LISTED ENTRIES:
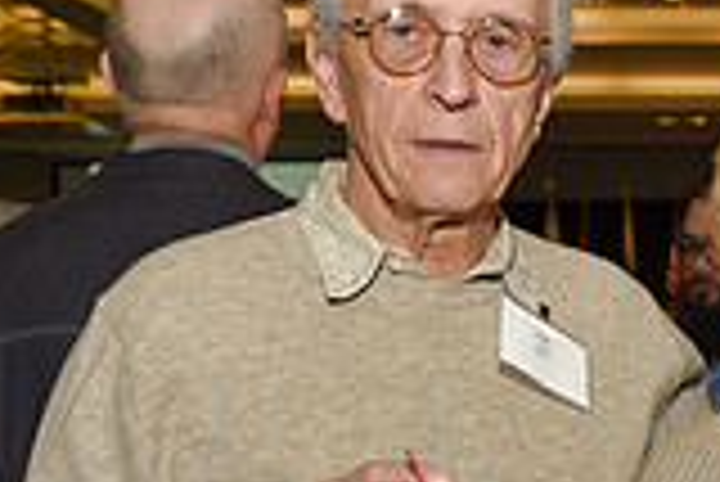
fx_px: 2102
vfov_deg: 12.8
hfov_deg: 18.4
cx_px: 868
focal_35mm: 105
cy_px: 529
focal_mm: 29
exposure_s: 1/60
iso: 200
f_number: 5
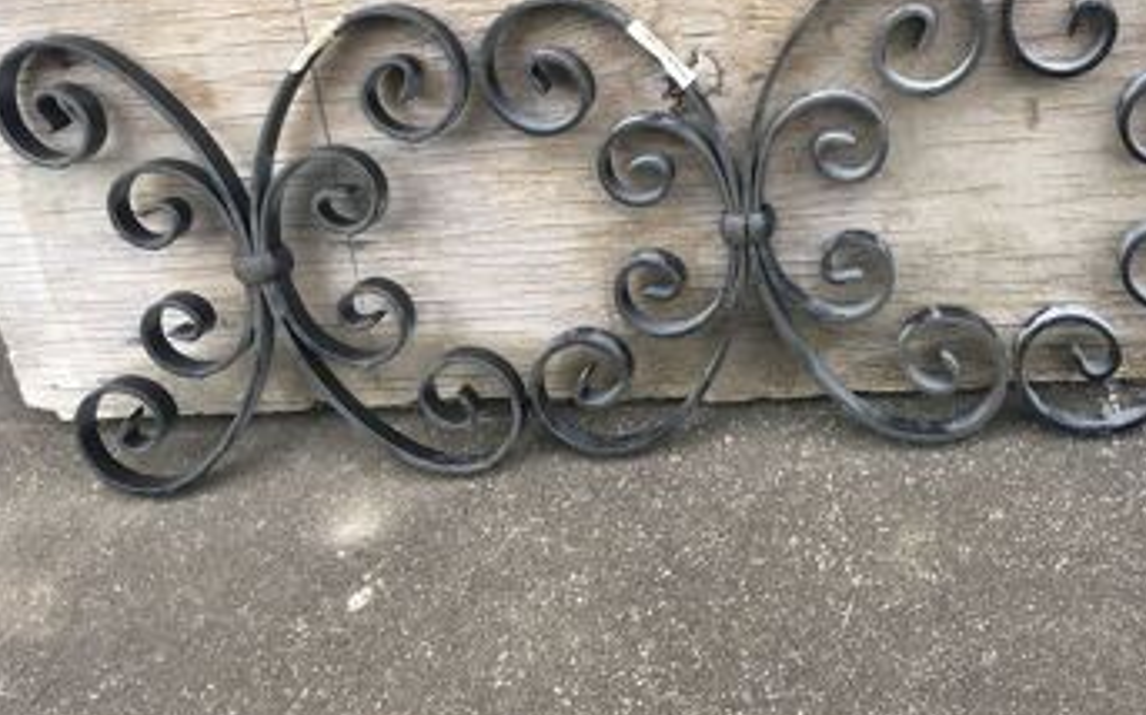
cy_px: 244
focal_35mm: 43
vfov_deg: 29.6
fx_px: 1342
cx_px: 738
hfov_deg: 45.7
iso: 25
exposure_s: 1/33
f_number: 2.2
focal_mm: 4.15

* * *

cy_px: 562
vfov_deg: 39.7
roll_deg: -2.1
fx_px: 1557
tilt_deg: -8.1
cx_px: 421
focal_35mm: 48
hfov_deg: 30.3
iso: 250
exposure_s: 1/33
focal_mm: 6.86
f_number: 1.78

TASK OBJECTIVE: Using the data above, reproduce exactly the lines from the line that contains "vfov_deg: 29.6" through the line that contains "focal_mm: 4.15", including both.

WRITTEN SOLUTION:
vfov_deg: 29.6
fx_px: 1342
cx_px: 738
hfov_deg: 45.7
iso: 25
exposure_s: 1/33
f_number: 2.2
focal_mm: 4.15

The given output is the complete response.